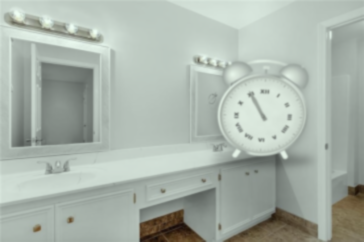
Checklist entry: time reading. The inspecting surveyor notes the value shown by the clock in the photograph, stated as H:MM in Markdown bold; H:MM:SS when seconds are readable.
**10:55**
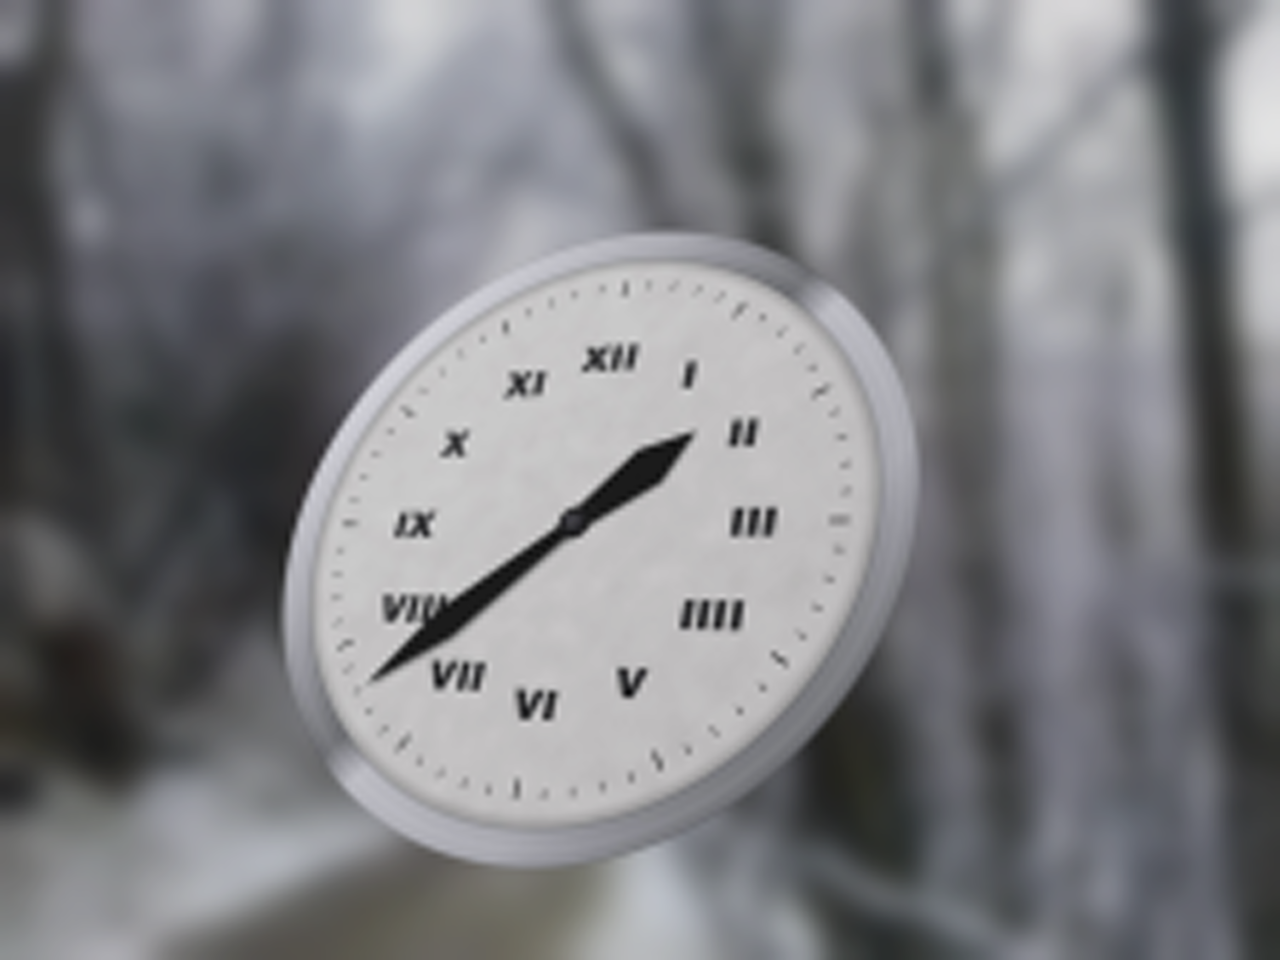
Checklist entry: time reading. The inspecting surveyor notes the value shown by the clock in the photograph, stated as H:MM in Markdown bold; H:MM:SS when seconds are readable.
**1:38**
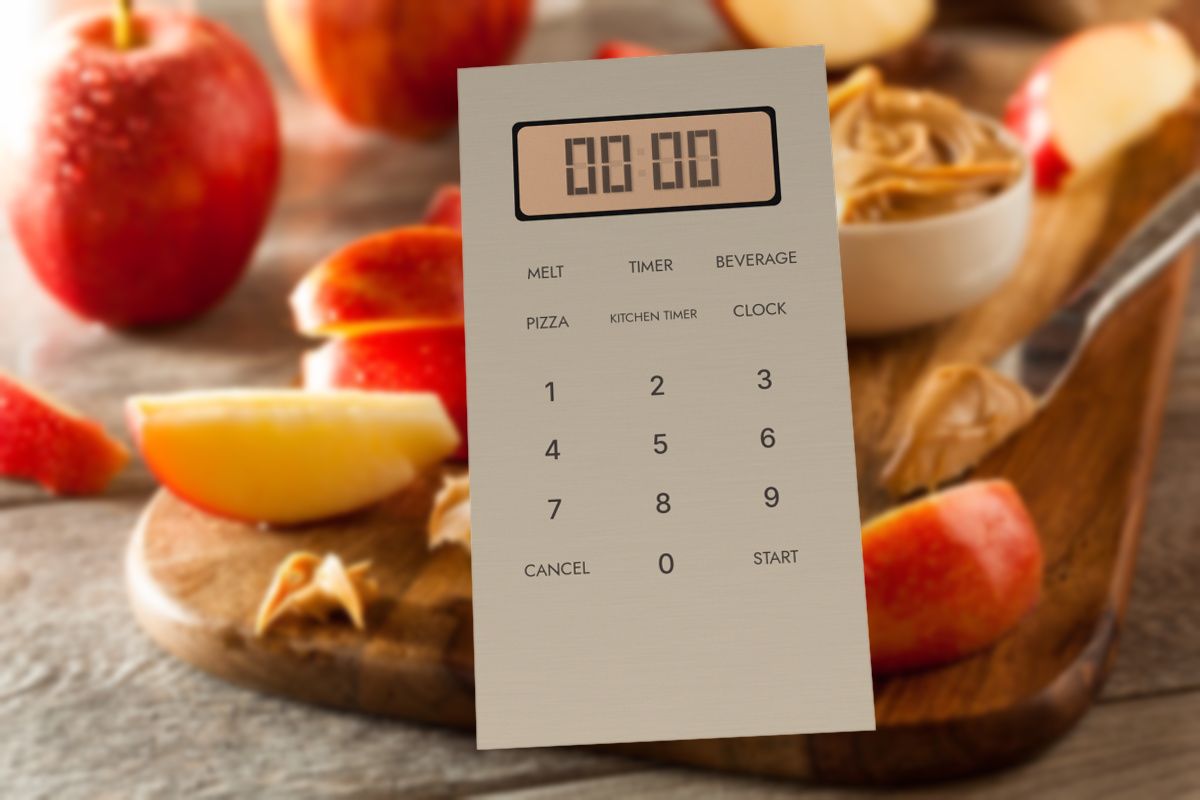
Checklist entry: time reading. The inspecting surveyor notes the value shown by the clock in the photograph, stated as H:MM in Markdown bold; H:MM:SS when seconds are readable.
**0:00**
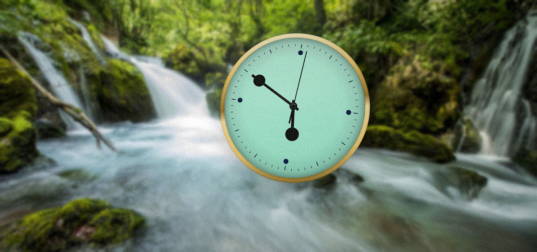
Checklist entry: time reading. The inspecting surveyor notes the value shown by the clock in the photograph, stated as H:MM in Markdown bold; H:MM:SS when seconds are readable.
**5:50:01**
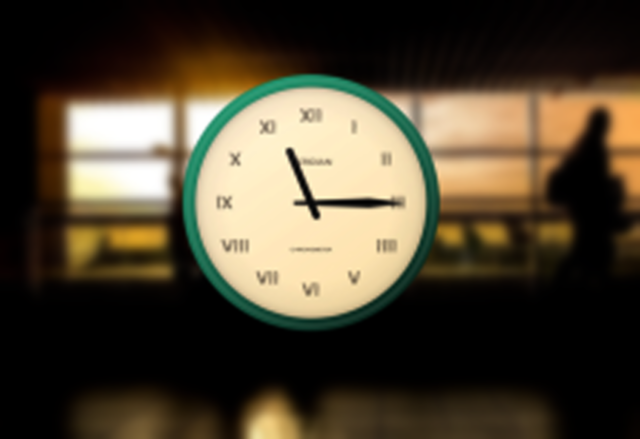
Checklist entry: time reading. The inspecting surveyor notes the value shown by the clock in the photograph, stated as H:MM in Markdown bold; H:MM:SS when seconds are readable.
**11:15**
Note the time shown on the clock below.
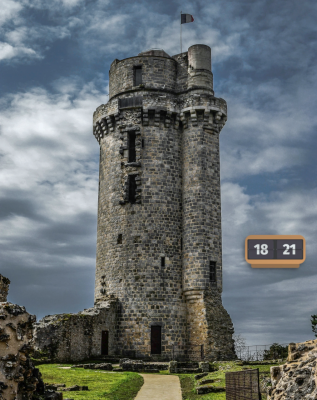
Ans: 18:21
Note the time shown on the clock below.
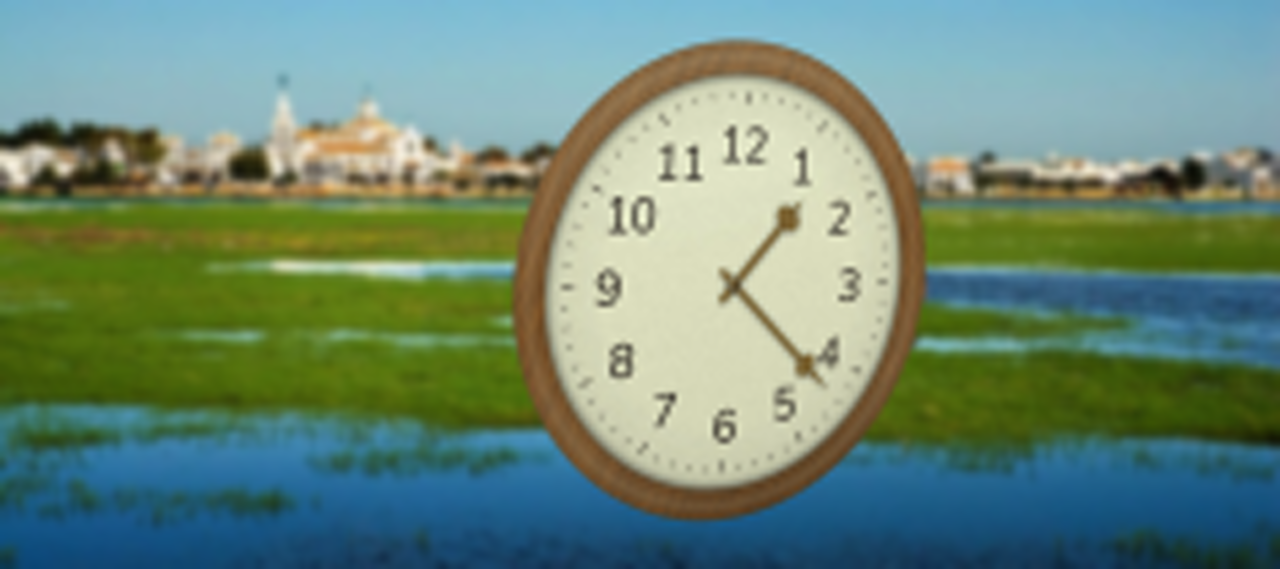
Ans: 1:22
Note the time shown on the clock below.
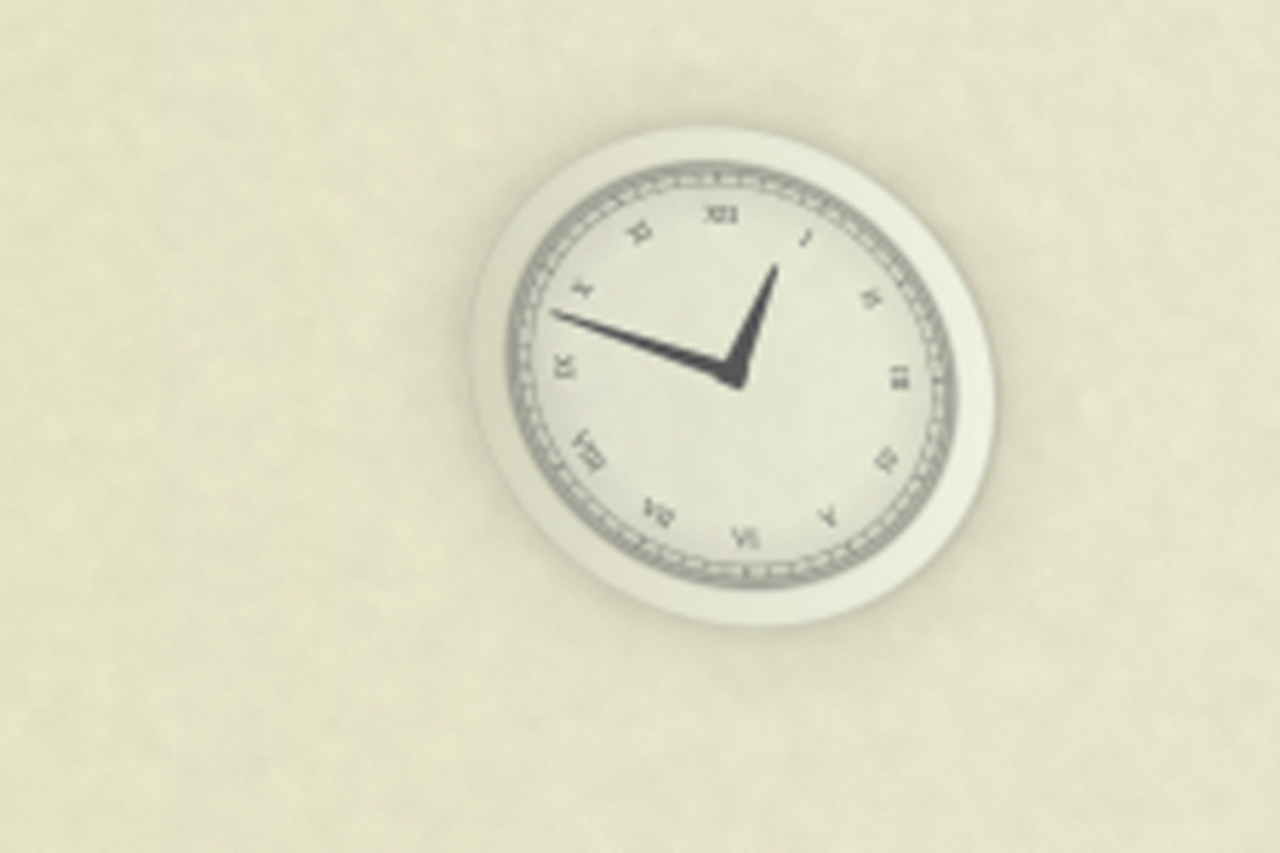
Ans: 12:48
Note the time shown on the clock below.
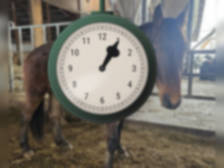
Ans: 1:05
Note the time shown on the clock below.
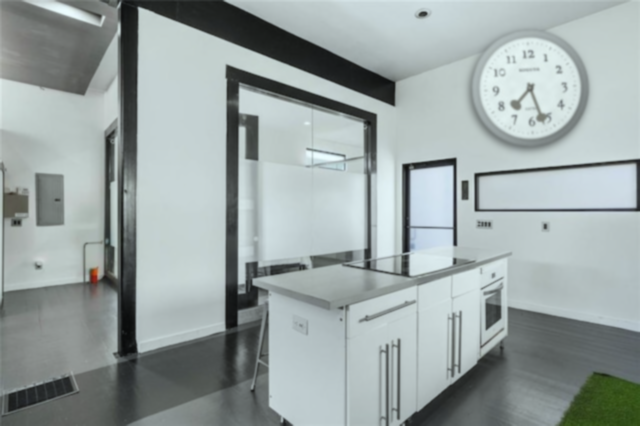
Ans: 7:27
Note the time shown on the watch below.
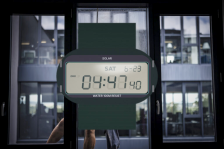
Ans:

Exercise instructions:
Rewrite every line of the listing above as a numbered list, skipping any blank lines. Leave the pictures out.

Full solution:
1. Checklist entry: time reading. The inspecting surveyor notes the value shown by the clock in the photograph, stated as H:MM in Markdown bold; H:MM:SS when seconds are readable.
2. **10:55**
3. Checklist entry: time reading. The inspecting surveyor notes the value shown by the clock in the photograph, stated as H:MM in Markdown bold; H:MM:SS when seconds are readable.
4. **1:38**
5. Checklist entry: time reading. The inspecting surveyor notes the value shown by the clock in the photograph, stated as H:MM in Markdown bold; H:MM:SS when seconds are readable.
6. **0:00**
7. Checklist entry: time reading. The inspecting surveyor notes the value shown by the clock in the photograph, stated as H:MM in Markdown bold; H:MM:SS when seconds are readable.
8. **5:50:01**
9. Checklist entry: time reading. The inspecting surveyor notes the value shown by the clock in the photograph, stated as H:MM in Markdown bold; H:MM:SS when seconds are readable.
10. **11:15**
11. Note the time shown on the clock below.
12. Ans: 18:21
13. Note the time shown on the clock below.
14. Ans: 1:22
15. Note the time shown on the clock below.
16. Ans: 12:48
17. Note the time shown on the clock below.
18. Ans: 1:05
19. Note the time shown on the clock below.
20. Ans: 7:27
21. Note the time shown on the watch below.
22. Ans:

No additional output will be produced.